Comieron o hicieron por comer en Briones, que ninguno de los dos tenía gana, y se lanzaron al paso del puente. Los vecinos aseguraban que no había cuidado, como no viniera una fuerte riada. Santiago se anticipó diciendo: «Si hemos de perecer, sea yo el primero que caiga, por haber dudado...». Y pasó, pasaron todos felicísimamente, y tras ellos y delante, mulos y personas pasaban también sin el menor recelo. Y como si la Naturaleza quisiera festejar la dichosa entrada de la caravana en el territorio alavés, fin y objeto de sus ansias amorosas, disipose la nube que había infundido tanto miedo a D. Fernando, y un sol espléndido iluminó los campos y los lejanos montes. El paisaje soltaba una juguetona risa, y los dos caballeros respondieron a ella con expansión dulce de sus oprimidos corazones.
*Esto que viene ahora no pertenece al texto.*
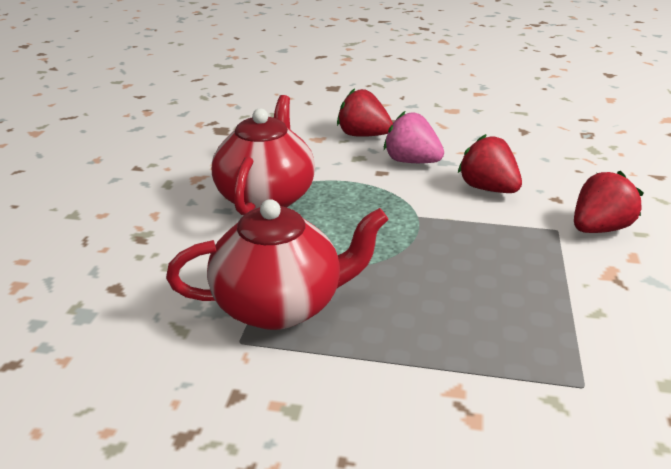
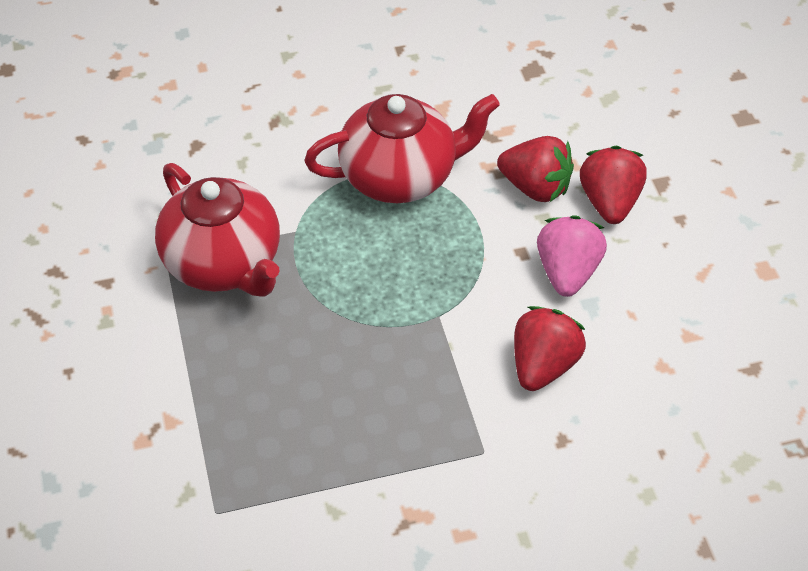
camera: 65 degrees right, 20 degrees up
(599, 229) = (509, 493): red strawberry -> red strawberry (535, 187)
«Santiago, ya no temo nada, ya estamos en casa -dijo Calpena a su amigo-; y por más que te devanes los sesos, no discurrirás una desgracia que en tan corto tiempo puede sucedernos.

-Todavía, todavía -murmuró el ángel negro, poniendo frenos al júbilo que en él se desbordaba-. Mientras más cerca estoy del fin, más trabajo me cuesta desechar la pícara idea de que Gracia es lo que llaman un mito.

-¡Tú sí que eres un mito!... -dijo Calpena rebosando de gozo-; el mito de la desconfianza. Adelante.

Pronto distinguieron las primeras casas de Ávalos. Paró de pronto el buen Hércules su caballo, y señalando a un punto lejano, gritó: «Santiaguillo, ¿no distingues allí dos manchas o dos cuerpos negros?

-¿Son ellas?

-No, que son ellos: dos reverendos curas.

-Ya, ya los veo... son mi tío y D. José Navarridas, que vienen a traernos alguna mala noticia.

-Ya se acercan, montados en sendas burras... ya nos han visto. Navarridas nos saluda; Baranda levanta en alto el paraguas cerrado, que abulta como una manga cruz».